Prior to Act 10, labor laws required that employers bargain with employees and union leaders over all issues, including wages, hours and working conditions. If there was an impasse where the two sides could not agree, arbitration allowed both sides to make their best final offer. A neutral arbitrator would choose one offer over the other.
“That was the state of the law at the time that Scott Walker was elected. If the only issue in the law was to reduce the financial pressure on municipalities or to give municipalities over the ultimate contract, eliminating interest arbitration would have done that,” said Lester Pines, a lawyer representing unions in the case and a senior partner at Cullen, Weston, Pines and Bach.
The legislature went further, adopting what is known as “right-to-work legislation” that is supposed to curb collective bargaining rights in an effort to create a competitive, pro-business environment.
The law’s restrictions include barriers to negotiations on wages, a crucial component of any employee-employer negotiation. Now, Pines reports that union members can only negotiate potential cost-of-living increases.
Under Walker’s law, if an employer in the public sector wants to pay his employee a wage higher than standard cost-of-living increases, it would have to be put to a voter referendum.
“They said that hours and working conditions were prohibited areas of bargaining. They eliminated fair share, eliminated dues deduction and they required that any certified collective bargaining agent hold a re-certification election every year,” Pines said.
What does this all mean? For municipal employees, it means that Walker and the Wisconsin Legislature have created a law that technically doesn’t violate national labor laws, but still removes virtually all power from the unions, rendering them operational but wholly incapacitated entities. Pines, representing Madison teachers, will attempt to argue that by removing power from the unions, the legislature has violated union members’ constitutional rights to free association.

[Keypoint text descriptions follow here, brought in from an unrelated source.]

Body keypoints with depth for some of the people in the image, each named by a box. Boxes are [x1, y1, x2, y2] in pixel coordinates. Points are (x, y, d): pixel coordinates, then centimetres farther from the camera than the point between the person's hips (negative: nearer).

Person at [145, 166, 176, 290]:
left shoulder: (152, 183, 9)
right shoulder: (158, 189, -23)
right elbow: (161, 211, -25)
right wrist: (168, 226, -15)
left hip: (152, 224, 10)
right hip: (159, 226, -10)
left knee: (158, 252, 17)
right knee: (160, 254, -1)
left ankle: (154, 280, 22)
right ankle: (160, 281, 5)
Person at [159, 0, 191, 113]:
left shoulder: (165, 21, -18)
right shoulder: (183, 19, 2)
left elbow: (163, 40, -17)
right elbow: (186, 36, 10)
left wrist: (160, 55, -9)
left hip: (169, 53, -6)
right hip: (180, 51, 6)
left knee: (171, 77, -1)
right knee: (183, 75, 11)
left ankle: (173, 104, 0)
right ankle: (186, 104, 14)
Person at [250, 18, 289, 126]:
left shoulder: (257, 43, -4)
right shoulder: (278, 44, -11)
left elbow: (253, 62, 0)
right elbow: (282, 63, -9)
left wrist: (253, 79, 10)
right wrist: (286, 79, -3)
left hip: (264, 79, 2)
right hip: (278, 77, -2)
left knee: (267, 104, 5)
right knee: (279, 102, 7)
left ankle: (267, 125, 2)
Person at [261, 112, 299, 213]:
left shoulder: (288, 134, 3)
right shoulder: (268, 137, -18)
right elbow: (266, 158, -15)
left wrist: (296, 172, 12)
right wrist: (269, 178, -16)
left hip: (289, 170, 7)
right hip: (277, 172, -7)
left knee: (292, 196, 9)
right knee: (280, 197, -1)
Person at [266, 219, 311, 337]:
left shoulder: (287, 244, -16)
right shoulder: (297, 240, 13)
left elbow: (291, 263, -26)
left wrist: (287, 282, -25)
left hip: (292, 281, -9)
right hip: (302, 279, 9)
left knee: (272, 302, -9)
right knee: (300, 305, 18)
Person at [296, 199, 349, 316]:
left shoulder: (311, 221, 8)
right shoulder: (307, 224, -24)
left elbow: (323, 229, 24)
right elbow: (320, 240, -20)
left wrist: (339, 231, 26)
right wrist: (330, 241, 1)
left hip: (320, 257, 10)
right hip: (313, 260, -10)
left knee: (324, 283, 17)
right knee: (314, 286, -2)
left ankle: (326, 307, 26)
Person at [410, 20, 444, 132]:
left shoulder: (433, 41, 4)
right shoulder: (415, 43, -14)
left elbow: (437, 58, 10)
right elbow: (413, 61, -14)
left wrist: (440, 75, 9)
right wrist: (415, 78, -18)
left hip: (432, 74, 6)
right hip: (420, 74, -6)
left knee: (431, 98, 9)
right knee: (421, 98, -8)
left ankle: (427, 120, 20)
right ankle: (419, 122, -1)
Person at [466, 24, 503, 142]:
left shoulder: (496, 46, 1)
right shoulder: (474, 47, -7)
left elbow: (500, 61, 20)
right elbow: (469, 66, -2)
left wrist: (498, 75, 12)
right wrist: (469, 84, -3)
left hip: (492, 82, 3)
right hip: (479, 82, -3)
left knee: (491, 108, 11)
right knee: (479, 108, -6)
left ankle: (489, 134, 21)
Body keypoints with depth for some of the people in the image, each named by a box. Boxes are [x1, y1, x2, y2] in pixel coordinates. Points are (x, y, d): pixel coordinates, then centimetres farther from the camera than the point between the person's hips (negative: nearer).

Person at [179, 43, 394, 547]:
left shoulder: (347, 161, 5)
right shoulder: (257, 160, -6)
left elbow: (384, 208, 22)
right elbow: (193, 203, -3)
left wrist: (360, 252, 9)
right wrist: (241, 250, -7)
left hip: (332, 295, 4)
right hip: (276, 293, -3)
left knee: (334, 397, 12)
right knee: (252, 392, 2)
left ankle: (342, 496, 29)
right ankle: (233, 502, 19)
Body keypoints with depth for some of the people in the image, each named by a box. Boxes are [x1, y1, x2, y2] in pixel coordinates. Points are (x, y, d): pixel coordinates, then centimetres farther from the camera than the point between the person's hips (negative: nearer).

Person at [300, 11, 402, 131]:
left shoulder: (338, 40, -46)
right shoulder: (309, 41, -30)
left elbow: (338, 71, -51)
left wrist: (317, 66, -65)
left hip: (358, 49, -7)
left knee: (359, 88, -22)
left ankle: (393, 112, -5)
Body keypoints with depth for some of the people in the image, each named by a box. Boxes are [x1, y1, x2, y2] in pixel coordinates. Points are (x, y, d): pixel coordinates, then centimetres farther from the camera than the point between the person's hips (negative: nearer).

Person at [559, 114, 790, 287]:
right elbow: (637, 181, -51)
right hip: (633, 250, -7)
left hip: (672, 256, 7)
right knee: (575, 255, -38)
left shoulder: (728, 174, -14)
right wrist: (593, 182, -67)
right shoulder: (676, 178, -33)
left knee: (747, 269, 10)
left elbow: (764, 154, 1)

“The constitutional theory in this case is once people have an associational right, it cannot be burdened in a way that it has been burdened by the legislature,” Pines said. “On the one hand you have an associational right, you have the right to come together, to choose the representative of your choosing. But that right is burdened.”
Put another way, Pines explains that legislators can confidently say, “We didn’t eliminate the unions, they eliminated themselves.”
With oral arguments beginning as early as October, predicting an outcome is difficult in a such a highly politicized environment.
“I think it’s anybody’s guess as to what will happen. It’s asking the court to do a lot, it’s probably asking the court to step outside the comfort zone,” Pines said. “I recognize the ideological split and the interpersonal problems among the justices.”
Economic slide
Thus far, reducing the power of unions has failed to create the competitive, pro-business atmosphere that Walker sought to promote. Wisconsin has actually been mired in an economic slide since he took office with a promise to jump-start the economy and create 250,000 new jobs.
According to a recent economic report by Jack Norman, a consultant for the Institute for Wisconsin’s Future, the Badger State has trailed the national pace of private-sector job creation for 26 consecutive months — almost exactly the length of time Walker has been in office.
This follows a report earlier this month finding that private sector wages in Wisconsin had fallen 2 percent annually, roughly twice the national average. Additionally, overall average wages in Wisconsin had the 45th-worst ranking out of 50 states.
Earlier this month, the Federal Reserve Bank of Philadelphia’s economic outlook ranked Wisconsin 49th-worst among the 50 states. The only state with a worse score was Wyoming. The rankings are based on a comprehensive set of economic indicators, including unemployment, housing permits and interest rates on Treasury bonds.